Case Study: Tyco International: Leadership Crisis
Gupta Bhagirath, BUS604
Grand Canyon University


Tyco International Ltd. NYSE: TYC is a highly diversified global manufacturing company incorporated in Switzerland, with United States operational headquarters in Princeton, New Jersey (Tyco International (US) Inc.). Tyco International is composed of five major business segments: ADT Worldwide, Fire Protection Services, Safety Products, Flow Control and Electrical and Metal Products. This case study describes the Leadership crisis faced by Tyco International and its rebuilding an empire again. In 2001, Dennis Kozlowski, chairman and CEO of Tyco International, was identified by Business Week as a manager to watch. In 2002, it turned out that he certainly was the man to watch!!! Tyco International is an American conglomerate, operating in the electronics, healthcare, fire and security systems, underwater cables, commercial finance and flow control industries. (

The aim of this case study is to answer some questions which given in next pages.
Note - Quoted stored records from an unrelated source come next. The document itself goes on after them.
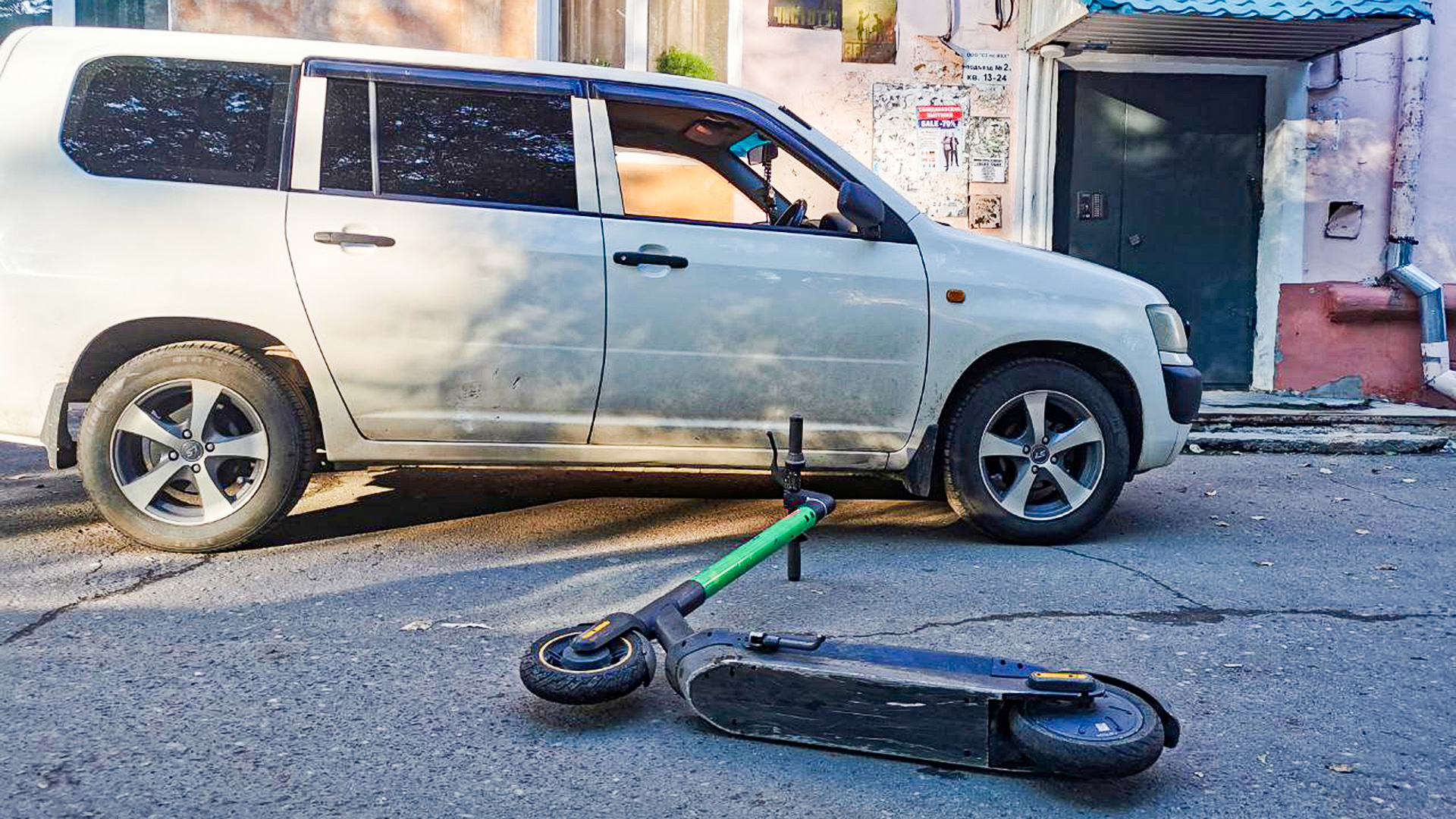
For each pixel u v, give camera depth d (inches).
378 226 169.8
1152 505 234.2
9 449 266.7
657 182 195.5
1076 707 98.4
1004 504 190.1
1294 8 302.0
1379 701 121.4
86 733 105.7
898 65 347.6
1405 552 194.4
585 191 178.2
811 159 188.2
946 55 348.5
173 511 173.8
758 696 105.5
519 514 210.4
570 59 346.6
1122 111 362.3
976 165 351.9
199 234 165.3
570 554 179.8
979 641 137.6
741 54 342.3
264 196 168.1
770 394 181.2
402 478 244.8
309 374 169.2
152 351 168.9
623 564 173.8
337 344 169.0
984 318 185.0
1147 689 123.0
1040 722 96.4
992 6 347.6
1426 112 363.9
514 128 177.8
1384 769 104.3
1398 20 306.0
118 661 125.6
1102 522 215.2
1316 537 205.6
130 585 156.6
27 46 169.2
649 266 176.7
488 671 125.5
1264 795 98.3
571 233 175.3
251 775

1. What are the ethical and legal issues in this case?
There are many legal and ethical issue has been given in this case. The ethical and legal issues at Tyco International range from discrimination, accounting fraud, grand larceny. The issues involved cohesion on the part of the CEO, and the members of his team. In addition, they placed great emphasis on placing their own values ahead of what was good for the organization. Ethical Issues: Leo Dennis Kozlowski handpicked a few trusted people and placed them in key positions. One of these individuals was Mark Swartz, who was promoted from director of Mergers and Acquisitions to CFO. Kozlowski also recruited Mark Belnick to become Tyco’s general counsel. The majority of the directors had been on the board for ten to twenty years, and they were very familiar with Tyco’s strategies and Kozlowski’s management style. As directors, they were responsible for protecting Tyco’s shareholders by disclosing any questionable situations or issues that might seem unethical or inappropriate, such as conflicts of interest. CEO, CFO and Board of directors are all involved in un-ethical practices to extending the business on any cost. Board of directors found in taking the bonus, CEO made payments with out informing the Board of directors, CEO involved in utilizing company fund inappropriate way and it seems that company influences to Merrill Lynch to give the company a better financial rating. Legal issues –

Board of directors found involved in following illegal activities, while their role is to prevent such activities. •Mark Swartz, CFO participated in loan-forgiveness programs. •Richard S. Bodman, a venture capitalist, invested $5 million for Kozlowski in a private stock fund managed by Bodman. •Frank E. Walsh, Jr., director of the board, received $20 million for helping arrange the acquisition of CIT Group without the knowledge of the rest of the board of directors. Walsh also held controlling interest in two firms that received more than $3.5 million for leasing an aircraft and providing pilot services to Tyco between 1996 and 2002. •Foss received $751,101 for supplying a Cessna Citation aircraft and pilot services. •Ashcroft used $2.5 million in Tyco funds to purchase a home. •Leo Kozlowski, CEO and Mark Swartz, CFO indicted on 38 felony count for allegedly stealing $170 million from Tyco and fraudulently selling $430 million in stock options; Kozlowski accused of taking $242 million from a program intended to help Tyco employees buy company stock; Kozlowski accused of granting $106 million to various employees through “loan forgiveness” and relocation programs. •Swartz charged with falsifying documents in the loan progam in the amount of $14 million. •Belnick charged with larceny and trying to steer a federal...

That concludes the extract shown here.